This book is about the rise and fall of celebrity preacher Kyai Haji Abdullah Gymnastiar. Known affectionately across the Indonesian archipelago as “Aa Gym” (elder brother Gym), he rose to fame with his message of MQ, or Manajemen Qolbu (Heart Management). MQ blends Sufi ideas about the ethical heart with self-help slogans of Western popular psychology. Despite Aa Gym’s lack of formal religious education, he carefully crafted his public image as a pious family man and doting husband, which made him especially popular among Indonesian women. His reputation as a savvy entrepreneur also resonated with the aspirations of middle-class Muslims who seek both piety and prosperity. Aa Gym trademarked Manajemen Qolbu as MQ, and his companies sold products ranging from MQ Training and MQ inspirational text messages to MQ Cola and MQ Shampoo. Millions of viewers tuned in for his Sunday television show, over one hundred radio stations broadcast his morning program, and thousands of spiritual tourists and corporate trainees flocked to his Islamic school each week. Ranked among the “50 Most Important Muslims” worldwide, Aa Gym was keen to parlay his public pulpit into political capital (Esposito and Kalin 2009). Then, at the peak of his popularity in 2006, Aa Gym fell from grace when a secret went public. His female followers, feeling heartsick and betrayed, publicly shred photographs of their once-beloved guru; television executives canceled his lucrative contracts; powerful politicians kept their distance; and his Islamic school and MQ Training complex became a ghost town.
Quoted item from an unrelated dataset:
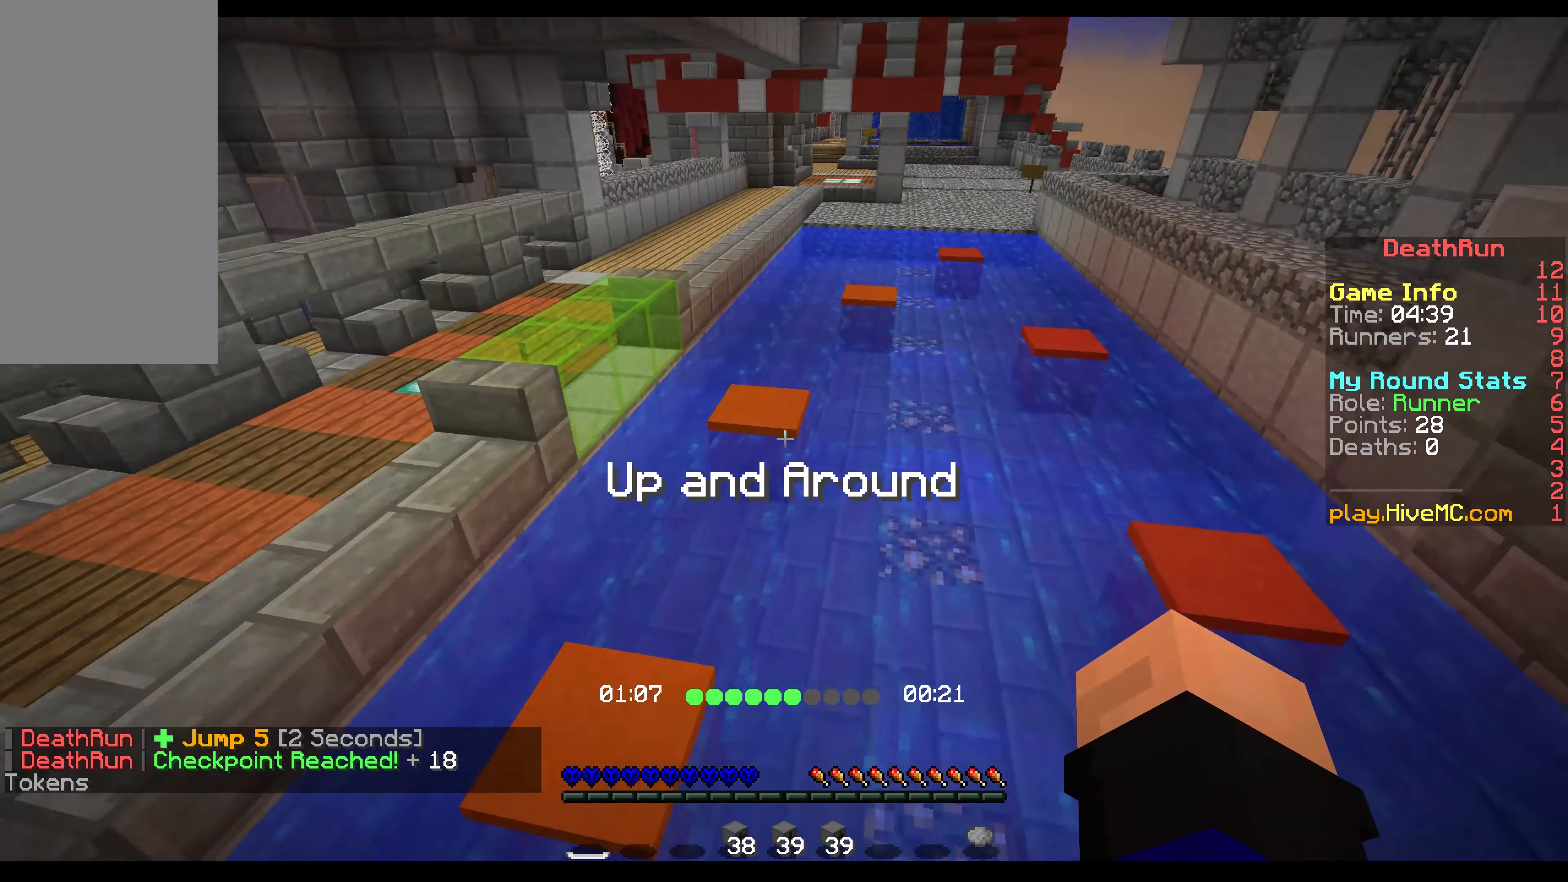
{"keys": ["space", "up"], "mouse": [], "events": []}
The rise and fall of Aa Gym raises important questions about religious authority, Muslim subjectivity, and the cultural politics of public piety: How could a young man without formal religious education become Indonesia’s most celebrated preacher? How might Aa Gym’s story suggest a new kind of religious authority quite different from a more conventional cleric’s erudition in Islamic jurisprudence? How can an understanding of the rise of Muslim self-help gurus—and their Islamic popular psychology—shed light on the anxieties and aspirations of middle-class Muslims in Indonesia? How might Aa Gym’s political engagements on the public stage compel scholars to reimagine the relationship between popular culture and political Islam? And what does his abrupt fall from grace reveal about the cultural and market politics of religious authority and public piety?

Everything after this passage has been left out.